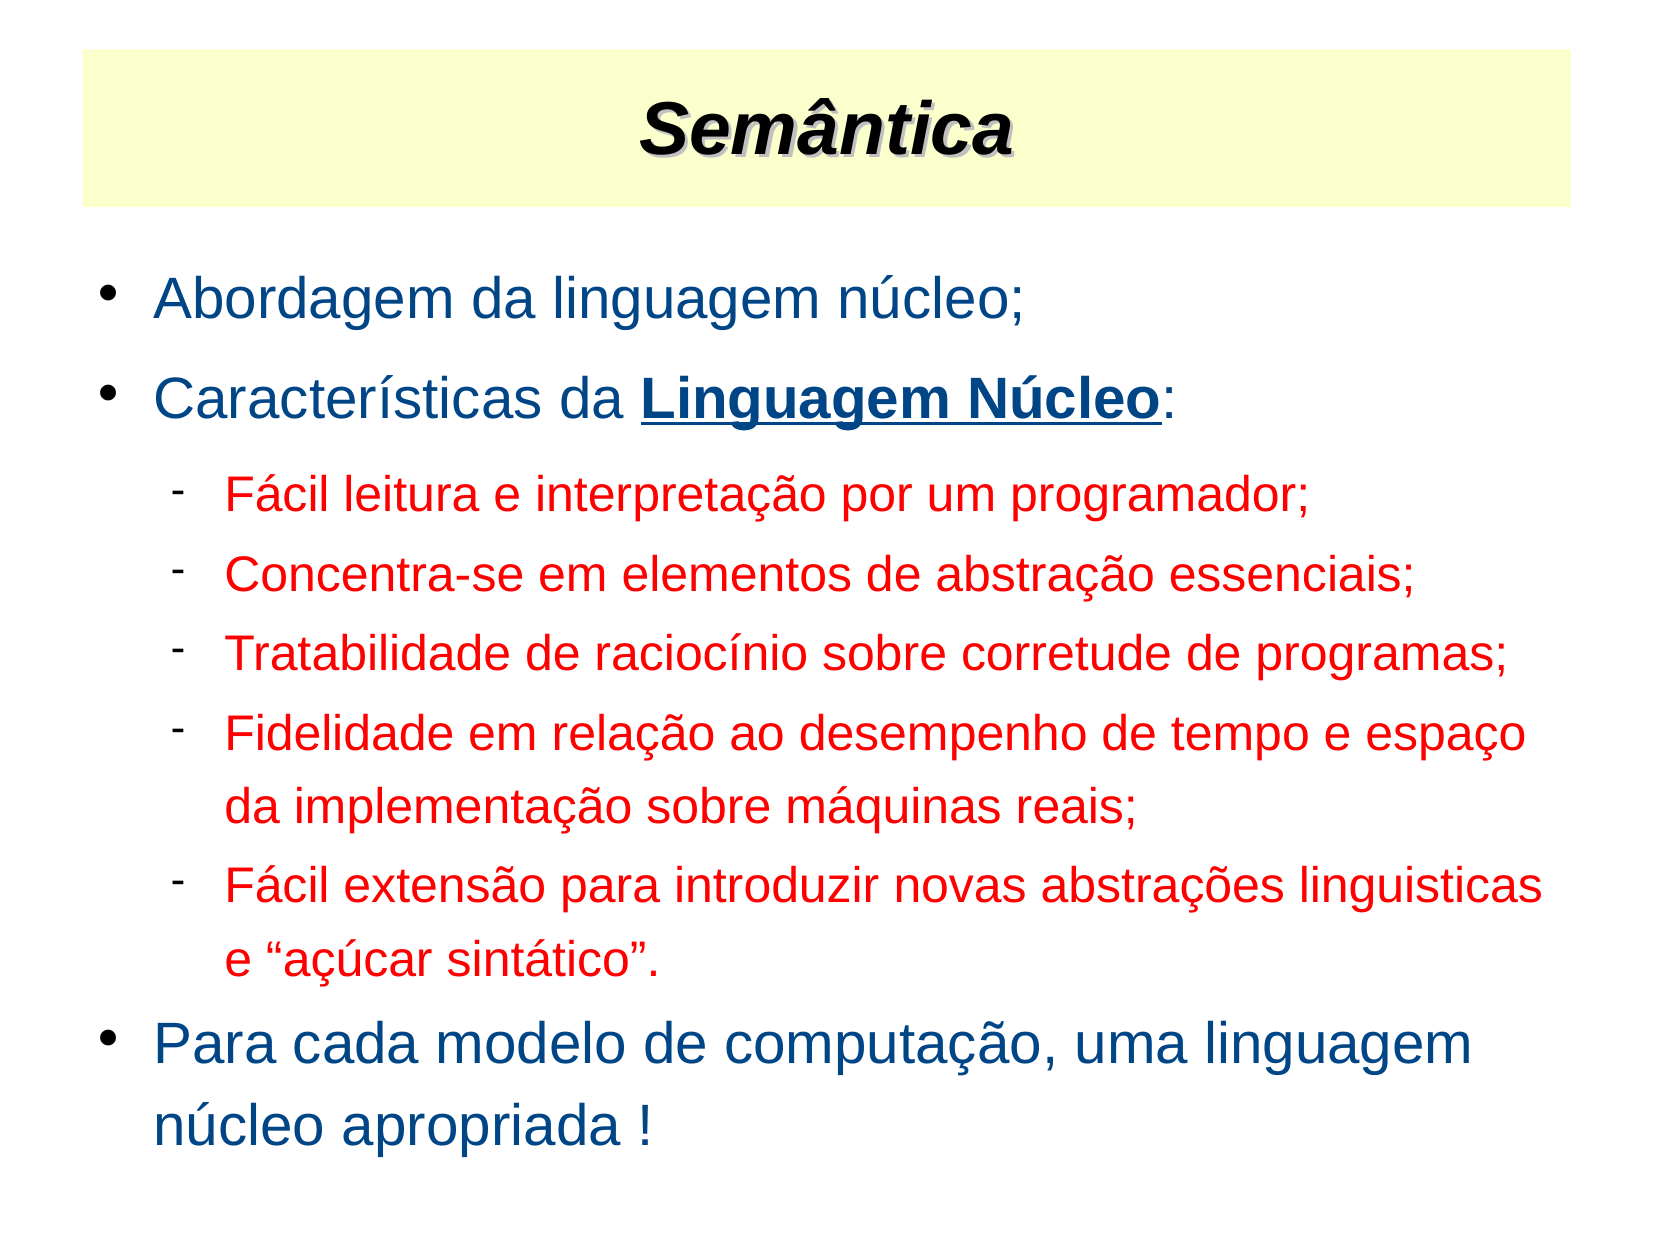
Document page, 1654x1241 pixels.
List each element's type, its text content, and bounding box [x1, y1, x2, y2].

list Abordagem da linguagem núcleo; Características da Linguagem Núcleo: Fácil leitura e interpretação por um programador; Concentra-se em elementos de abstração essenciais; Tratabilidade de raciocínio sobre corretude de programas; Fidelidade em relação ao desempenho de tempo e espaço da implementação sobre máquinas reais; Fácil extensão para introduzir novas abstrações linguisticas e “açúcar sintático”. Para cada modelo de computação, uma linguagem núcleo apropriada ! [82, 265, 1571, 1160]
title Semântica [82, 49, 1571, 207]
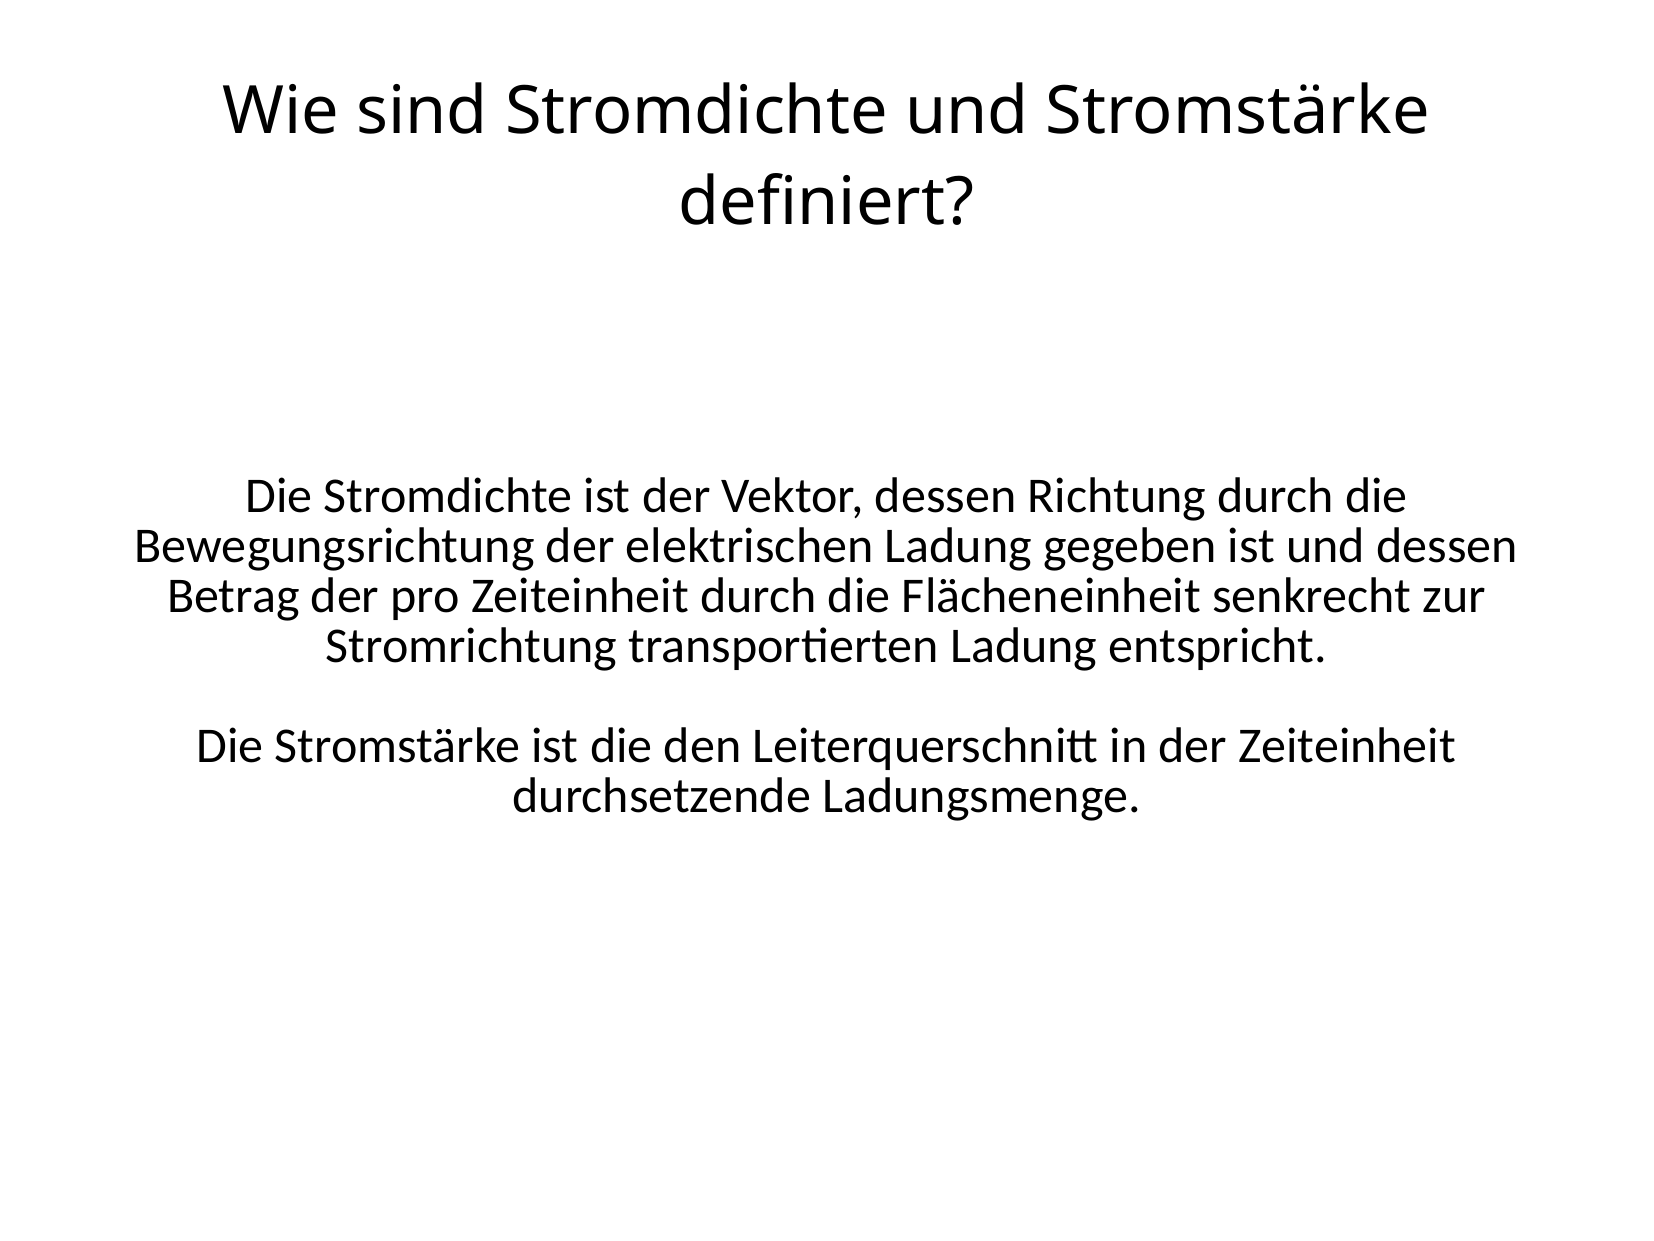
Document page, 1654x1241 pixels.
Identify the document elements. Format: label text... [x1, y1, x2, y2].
- - -
PROMPT:
Please copy every line of the items above exactly as it stands, leaving out the pictures.

COMPLETED TASK:
Document page, 1654x1241 pixels.
List each element's type, its text content, and bounding box [x1, y1, x2, y2].

list Abordagem da linguagem núcleo; Características da Linguagem Núcleo: Fácil leitura e interpretação por um programador; Concentra-se em elementos de abstração essenciais; Tratabilidade de raciocínio sobre corretude de programas; Fidelidade em relação ao desempenho de tempo e espaço da implementação sobre máquinas reais; Fácil extensão para introduzir novas abstrações linguisticas e “açúcar sintático”. Para cada modelo de computação, uma linguagem núcleo apropriada ! [82, 265, 1571, 1160]
title Semântica [82, 49, 1571, 207]
Document page, 1654x1241 pixels.
Identify the document elements. Format: label text... [x1, y1, x2, y2].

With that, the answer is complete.